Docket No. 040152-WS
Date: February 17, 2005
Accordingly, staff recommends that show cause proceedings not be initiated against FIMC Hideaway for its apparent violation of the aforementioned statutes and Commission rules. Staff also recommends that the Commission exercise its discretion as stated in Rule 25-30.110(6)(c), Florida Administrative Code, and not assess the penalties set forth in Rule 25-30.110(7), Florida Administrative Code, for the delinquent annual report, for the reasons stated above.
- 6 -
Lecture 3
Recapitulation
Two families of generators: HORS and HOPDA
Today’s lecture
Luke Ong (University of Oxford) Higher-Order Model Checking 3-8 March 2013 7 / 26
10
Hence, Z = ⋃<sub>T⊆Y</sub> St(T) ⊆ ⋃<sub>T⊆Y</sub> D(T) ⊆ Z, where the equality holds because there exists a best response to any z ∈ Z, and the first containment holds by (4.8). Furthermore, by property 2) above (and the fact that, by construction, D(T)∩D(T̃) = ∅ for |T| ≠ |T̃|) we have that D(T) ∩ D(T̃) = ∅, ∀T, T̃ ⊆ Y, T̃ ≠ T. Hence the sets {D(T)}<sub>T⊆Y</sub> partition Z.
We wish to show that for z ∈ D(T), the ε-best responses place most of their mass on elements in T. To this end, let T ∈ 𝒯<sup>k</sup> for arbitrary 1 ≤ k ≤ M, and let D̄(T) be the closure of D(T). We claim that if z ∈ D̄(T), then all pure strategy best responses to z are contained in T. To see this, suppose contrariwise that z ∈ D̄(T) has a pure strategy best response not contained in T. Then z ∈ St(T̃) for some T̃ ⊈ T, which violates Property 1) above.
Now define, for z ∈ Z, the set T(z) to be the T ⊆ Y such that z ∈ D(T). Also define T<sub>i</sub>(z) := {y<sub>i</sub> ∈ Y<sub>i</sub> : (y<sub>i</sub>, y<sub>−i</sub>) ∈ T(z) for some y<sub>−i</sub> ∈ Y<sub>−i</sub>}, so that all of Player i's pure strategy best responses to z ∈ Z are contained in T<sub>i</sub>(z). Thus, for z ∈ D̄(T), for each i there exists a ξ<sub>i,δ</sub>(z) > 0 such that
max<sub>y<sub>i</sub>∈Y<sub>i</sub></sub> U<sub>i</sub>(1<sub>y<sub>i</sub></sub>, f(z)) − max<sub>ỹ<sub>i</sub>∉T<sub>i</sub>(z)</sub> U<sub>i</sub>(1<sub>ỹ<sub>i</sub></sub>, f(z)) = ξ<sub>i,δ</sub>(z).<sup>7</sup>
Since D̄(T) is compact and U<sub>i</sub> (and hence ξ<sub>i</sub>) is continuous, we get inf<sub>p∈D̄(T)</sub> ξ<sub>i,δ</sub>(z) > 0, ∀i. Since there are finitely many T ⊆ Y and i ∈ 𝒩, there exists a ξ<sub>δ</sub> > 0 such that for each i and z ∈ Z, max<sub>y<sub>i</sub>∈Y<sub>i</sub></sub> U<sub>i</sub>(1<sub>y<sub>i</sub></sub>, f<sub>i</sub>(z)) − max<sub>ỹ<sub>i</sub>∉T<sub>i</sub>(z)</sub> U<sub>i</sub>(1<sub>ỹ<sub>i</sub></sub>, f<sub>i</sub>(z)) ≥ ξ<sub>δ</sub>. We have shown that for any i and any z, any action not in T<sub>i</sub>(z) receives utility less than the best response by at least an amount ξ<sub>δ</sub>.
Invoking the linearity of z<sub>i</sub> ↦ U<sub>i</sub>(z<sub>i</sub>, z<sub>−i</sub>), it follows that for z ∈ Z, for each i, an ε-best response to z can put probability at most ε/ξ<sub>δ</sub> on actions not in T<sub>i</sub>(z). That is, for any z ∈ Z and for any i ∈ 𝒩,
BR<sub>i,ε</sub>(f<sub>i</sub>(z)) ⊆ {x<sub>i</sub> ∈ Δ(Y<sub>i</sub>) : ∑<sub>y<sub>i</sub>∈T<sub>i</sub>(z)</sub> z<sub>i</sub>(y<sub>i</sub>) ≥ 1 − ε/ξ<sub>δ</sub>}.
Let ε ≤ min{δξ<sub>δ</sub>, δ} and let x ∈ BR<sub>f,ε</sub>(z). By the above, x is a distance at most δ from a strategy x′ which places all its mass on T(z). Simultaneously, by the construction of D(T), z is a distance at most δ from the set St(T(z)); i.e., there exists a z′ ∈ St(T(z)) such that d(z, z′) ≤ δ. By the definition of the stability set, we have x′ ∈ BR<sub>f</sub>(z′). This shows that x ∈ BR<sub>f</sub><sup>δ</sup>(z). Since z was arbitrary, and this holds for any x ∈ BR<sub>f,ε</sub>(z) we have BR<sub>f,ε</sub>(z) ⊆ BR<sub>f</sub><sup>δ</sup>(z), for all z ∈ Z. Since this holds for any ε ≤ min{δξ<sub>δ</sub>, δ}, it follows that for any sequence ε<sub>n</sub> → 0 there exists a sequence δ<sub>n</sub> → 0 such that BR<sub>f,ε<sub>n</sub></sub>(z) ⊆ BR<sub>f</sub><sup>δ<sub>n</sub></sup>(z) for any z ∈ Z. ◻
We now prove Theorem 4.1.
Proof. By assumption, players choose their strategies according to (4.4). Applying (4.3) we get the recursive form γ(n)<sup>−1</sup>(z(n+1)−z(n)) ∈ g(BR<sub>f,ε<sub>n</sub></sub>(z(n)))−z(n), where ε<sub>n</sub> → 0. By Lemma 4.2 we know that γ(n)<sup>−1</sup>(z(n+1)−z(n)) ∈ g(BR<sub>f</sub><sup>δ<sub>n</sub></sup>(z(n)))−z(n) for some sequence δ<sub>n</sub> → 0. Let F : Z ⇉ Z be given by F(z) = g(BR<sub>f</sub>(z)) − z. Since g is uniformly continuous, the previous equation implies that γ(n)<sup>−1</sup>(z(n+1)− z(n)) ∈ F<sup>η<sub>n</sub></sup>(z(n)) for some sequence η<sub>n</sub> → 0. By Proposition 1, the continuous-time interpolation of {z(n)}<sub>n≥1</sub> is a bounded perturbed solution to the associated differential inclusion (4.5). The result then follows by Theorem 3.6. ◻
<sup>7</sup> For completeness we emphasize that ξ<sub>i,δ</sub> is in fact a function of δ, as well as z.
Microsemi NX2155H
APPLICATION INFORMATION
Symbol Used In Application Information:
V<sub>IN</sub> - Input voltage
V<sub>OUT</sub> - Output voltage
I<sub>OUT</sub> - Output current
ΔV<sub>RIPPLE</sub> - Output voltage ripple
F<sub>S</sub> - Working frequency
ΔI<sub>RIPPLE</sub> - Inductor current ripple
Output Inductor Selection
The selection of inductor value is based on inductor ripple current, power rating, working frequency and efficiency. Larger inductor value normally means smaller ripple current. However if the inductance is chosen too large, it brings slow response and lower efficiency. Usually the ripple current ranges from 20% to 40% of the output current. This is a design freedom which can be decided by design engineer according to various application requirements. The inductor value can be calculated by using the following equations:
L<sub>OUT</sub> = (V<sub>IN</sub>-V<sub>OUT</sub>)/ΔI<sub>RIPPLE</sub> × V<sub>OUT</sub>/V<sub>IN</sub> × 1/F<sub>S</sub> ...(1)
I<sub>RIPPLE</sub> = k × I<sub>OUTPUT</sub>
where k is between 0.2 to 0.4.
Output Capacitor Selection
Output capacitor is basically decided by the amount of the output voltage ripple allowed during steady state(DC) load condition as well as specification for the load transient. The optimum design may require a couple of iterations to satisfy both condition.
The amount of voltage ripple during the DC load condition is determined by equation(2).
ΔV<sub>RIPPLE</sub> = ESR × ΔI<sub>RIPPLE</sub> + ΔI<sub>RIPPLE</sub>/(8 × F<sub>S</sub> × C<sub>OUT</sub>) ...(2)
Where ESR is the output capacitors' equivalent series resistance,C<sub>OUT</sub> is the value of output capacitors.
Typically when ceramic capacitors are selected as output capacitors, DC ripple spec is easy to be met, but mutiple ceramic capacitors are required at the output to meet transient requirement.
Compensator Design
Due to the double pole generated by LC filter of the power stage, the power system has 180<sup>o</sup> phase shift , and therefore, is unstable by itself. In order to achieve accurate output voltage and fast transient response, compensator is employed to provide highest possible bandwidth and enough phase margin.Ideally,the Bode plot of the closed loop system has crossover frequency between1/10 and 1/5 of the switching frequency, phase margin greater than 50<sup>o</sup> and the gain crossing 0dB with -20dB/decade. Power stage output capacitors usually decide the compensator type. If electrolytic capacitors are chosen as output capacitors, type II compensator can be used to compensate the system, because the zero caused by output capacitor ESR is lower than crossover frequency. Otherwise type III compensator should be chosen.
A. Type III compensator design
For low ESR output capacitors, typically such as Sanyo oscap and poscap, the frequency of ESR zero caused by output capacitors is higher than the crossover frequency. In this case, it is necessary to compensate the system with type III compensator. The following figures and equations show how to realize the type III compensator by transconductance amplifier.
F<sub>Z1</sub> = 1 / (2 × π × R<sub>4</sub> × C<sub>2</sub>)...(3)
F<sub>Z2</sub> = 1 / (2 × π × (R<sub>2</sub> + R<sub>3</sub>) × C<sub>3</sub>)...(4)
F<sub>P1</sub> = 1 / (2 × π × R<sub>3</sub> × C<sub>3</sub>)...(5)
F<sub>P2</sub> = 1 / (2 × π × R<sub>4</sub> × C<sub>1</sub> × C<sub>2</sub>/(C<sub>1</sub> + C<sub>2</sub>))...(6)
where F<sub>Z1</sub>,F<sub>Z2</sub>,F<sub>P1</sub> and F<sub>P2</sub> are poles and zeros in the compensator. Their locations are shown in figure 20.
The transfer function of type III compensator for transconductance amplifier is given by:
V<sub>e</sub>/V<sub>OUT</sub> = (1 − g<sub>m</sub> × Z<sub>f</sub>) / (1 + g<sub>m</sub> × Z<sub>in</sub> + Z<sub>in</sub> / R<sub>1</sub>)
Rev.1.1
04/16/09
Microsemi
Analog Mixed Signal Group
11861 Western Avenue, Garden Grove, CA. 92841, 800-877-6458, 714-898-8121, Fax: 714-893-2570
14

____________________

■ What you should do
Transcribe the lines above between the line holding "Two families of generators: HORS and HOPDA" and the line holding "Now define, for", inclusive, exactly as they stand and with nothing added.

■ Output of the task
Two families of generators: HORS and HOPDA
Today’s lecture
Luke Ong (University of Oxford) Higher-Order Model Checking 3-8 March 2013 7 / 26
10
Hence, Z = ⋃<sub>T⊆Y</sub> St(T) ⊆ ⋃<sub>T⊆Y</sub> D(T) ⊆ Z, where the equality holds because there exists a best response to any z ∈ Z, and the first containment holds by (4.8). Furthermore, by property 2) above (and the fact that, by construction, D(T)∩D(T̃) = ∅ for |T| ≠ |T̃|) we have that D(T) ∩ D(T̃) = ∅, ∀T, T̃ ⊆ Y, T̃ ≠ T. Hence the sets {D(T)}<sub>T⊆Y</sub> partition Z.
We wish to show that for z ∈ D(T), the ε-best responses place most of their mass on elements in T. To this end, let T ∈ 𝒯<sup>k</sup> for arbitrary 1 ≤ k ≤ M, and let D̄(T) be the closure of D(T). We claim that if z ∈ D̄(T), then all pure strategy best responses to z are contained in T. To see this, suppose contrariwise that z ∈ D̄(T) has a pure strategy best response not contained in T. Then z ∈ St(T̃) for some T̃ ⊈ T, which violates Property 1) above.
Now define, for z ∈ Z, the set T(z) to be the T ⊆ Y such that z ∈ D(T). Also define T<sub>i</sub>(z) := {y<sub>i</sub> ∈ Y<sub>i</sub> : (y<sub>i</sub>, y<sub>−i</sub>) ∈ T(z) for some y<sub>−i</sub> ∈ Y<sub>−i</sub>}, so that all of Player i's pure strategy best responses to z ∈ Z are contained in T<sub>i</sub>(z). Thus, for z ∈ D̄(T), for each i there exists a ξ<sub>i,δ</sub>(z) > 0 such that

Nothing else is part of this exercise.